## Exercise objective:
Could you restate word for word every line of the records below, from the first one to the one holding "Sehr geehrte Eltern,die"?

## Available data:
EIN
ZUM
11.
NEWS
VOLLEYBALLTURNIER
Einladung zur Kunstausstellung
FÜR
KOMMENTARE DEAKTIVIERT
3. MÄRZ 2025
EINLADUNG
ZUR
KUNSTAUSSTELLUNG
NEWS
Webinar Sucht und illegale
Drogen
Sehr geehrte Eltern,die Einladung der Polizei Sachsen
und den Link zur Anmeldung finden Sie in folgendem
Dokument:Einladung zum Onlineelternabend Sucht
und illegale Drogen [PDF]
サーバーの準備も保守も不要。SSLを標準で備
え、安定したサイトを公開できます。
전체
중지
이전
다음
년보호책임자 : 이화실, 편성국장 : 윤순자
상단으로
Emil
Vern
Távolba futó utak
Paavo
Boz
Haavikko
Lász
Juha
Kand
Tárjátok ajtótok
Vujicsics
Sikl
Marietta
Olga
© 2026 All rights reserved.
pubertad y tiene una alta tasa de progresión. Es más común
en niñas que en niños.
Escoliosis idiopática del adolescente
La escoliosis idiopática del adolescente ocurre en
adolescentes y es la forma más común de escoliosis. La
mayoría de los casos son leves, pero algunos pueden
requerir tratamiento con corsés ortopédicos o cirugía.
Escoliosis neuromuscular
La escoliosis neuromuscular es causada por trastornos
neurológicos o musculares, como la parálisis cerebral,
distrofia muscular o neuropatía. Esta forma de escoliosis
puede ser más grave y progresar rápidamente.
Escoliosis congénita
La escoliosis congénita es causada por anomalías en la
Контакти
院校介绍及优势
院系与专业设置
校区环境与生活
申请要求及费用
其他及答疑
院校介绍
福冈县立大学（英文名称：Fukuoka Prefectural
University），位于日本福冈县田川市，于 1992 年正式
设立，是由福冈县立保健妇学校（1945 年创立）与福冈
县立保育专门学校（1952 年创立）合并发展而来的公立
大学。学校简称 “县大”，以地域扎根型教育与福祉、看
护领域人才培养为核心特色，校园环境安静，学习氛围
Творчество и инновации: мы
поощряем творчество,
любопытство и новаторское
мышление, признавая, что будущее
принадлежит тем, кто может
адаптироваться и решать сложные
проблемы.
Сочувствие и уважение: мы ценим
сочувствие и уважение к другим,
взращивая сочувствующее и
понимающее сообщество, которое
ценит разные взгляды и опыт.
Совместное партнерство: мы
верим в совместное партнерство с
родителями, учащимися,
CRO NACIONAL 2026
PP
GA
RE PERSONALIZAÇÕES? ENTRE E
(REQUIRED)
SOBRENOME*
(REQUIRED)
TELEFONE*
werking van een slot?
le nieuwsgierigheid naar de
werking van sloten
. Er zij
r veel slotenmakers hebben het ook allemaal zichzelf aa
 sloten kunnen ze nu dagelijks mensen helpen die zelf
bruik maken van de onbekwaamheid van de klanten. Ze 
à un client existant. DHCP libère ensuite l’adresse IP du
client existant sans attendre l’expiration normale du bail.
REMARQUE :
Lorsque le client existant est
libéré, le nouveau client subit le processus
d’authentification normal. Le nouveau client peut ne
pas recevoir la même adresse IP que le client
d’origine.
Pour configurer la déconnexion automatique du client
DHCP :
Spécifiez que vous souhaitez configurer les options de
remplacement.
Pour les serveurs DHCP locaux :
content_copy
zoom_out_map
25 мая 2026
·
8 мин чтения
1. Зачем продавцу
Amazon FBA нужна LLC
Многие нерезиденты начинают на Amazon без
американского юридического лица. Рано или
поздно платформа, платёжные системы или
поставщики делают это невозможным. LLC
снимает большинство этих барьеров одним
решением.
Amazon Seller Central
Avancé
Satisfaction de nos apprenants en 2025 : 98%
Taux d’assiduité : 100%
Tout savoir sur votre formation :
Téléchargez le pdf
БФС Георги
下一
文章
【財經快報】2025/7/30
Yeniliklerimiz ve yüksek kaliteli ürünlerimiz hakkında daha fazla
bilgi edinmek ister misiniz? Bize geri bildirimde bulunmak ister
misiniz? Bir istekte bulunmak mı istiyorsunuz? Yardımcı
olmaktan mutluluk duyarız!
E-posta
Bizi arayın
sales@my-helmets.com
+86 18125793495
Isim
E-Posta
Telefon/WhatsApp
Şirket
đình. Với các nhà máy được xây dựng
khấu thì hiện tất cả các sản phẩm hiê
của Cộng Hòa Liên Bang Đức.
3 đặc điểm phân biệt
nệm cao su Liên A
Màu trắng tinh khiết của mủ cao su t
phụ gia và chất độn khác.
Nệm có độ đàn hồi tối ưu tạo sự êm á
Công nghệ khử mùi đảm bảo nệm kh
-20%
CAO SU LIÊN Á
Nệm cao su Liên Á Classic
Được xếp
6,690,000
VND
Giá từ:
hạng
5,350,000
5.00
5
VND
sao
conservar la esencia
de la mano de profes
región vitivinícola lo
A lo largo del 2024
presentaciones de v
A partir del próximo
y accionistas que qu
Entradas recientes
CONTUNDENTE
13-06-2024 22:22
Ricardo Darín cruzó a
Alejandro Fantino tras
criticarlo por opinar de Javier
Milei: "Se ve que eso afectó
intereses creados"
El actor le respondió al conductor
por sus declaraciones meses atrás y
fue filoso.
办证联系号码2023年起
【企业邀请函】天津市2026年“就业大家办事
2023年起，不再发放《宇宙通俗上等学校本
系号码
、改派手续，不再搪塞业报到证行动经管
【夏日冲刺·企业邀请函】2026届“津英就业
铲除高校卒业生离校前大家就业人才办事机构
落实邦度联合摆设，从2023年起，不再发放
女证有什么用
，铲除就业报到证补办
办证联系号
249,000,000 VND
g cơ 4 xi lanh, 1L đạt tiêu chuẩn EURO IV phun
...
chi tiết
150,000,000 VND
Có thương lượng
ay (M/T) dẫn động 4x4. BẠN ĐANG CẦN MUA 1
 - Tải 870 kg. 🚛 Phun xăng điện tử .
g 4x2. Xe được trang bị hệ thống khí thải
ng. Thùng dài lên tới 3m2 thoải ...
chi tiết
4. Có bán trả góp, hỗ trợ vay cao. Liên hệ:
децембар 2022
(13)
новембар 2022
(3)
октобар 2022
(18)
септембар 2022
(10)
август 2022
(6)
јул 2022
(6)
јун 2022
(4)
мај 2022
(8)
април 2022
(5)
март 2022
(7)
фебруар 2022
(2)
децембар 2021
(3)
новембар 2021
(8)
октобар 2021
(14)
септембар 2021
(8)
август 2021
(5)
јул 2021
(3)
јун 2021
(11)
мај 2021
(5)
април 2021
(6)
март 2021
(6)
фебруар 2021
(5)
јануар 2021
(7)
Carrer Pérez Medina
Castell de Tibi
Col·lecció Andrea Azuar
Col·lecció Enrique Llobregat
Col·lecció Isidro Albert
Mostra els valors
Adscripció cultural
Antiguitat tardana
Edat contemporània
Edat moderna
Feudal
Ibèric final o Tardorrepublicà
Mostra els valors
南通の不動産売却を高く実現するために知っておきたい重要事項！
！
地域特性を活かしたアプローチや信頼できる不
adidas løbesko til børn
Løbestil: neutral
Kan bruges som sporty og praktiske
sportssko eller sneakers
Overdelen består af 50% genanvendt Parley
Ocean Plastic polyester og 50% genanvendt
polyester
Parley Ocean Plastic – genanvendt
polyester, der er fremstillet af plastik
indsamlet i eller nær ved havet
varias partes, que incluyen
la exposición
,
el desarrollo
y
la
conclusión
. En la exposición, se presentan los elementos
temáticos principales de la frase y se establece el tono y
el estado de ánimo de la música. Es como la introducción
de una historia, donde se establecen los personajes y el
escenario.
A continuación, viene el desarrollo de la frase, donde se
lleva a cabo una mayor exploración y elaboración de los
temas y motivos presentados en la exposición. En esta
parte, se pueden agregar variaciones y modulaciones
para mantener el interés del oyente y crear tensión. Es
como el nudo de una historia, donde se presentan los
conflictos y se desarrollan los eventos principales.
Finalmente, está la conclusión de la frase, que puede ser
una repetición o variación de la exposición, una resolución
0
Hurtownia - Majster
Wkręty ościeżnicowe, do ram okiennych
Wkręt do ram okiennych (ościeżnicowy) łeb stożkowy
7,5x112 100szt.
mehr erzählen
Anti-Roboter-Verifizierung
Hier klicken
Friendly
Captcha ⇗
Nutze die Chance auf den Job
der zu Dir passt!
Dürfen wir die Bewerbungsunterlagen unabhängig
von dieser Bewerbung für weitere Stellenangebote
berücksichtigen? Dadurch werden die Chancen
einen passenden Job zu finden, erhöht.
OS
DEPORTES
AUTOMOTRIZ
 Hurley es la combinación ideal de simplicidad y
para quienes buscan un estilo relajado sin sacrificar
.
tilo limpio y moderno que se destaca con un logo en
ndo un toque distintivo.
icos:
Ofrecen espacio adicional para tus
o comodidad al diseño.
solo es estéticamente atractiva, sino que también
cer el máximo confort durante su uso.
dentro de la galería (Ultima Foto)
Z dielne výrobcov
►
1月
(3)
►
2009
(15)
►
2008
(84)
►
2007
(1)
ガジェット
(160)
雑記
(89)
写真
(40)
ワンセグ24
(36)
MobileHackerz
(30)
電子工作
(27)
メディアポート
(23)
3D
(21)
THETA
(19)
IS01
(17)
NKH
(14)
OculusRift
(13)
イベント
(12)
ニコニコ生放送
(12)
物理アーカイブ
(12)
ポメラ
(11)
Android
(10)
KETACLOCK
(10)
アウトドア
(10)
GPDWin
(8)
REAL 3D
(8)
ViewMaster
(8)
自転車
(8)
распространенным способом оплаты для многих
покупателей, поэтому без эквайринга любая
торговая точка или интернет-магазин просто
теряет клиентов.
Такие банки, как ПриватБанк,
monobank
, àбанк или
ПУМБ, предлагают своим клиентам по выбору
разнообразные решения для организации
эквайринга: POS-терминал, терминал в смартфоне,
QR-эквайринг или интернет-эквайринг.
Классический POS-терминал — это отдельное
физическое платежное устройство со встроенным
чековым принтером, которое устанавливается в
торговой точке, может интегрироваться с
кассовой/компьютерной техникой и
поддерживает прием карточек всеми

## Result of the exercise:
EIN
ZUM
11.
NEWS
VOLLEYBALLTURNIER
Einladung zur Kunstausstellung
FÜR
KOMMENTARE DEAKTIVIERT
3. MÄRZ 2025
EINLADUNG
ZUR
KUNSTAUSSTELLUNG
NEWS
Webinar Sucht und illegale
Drogen
Sehr geehrte Eltern,die Einladung der Polizei Sachsen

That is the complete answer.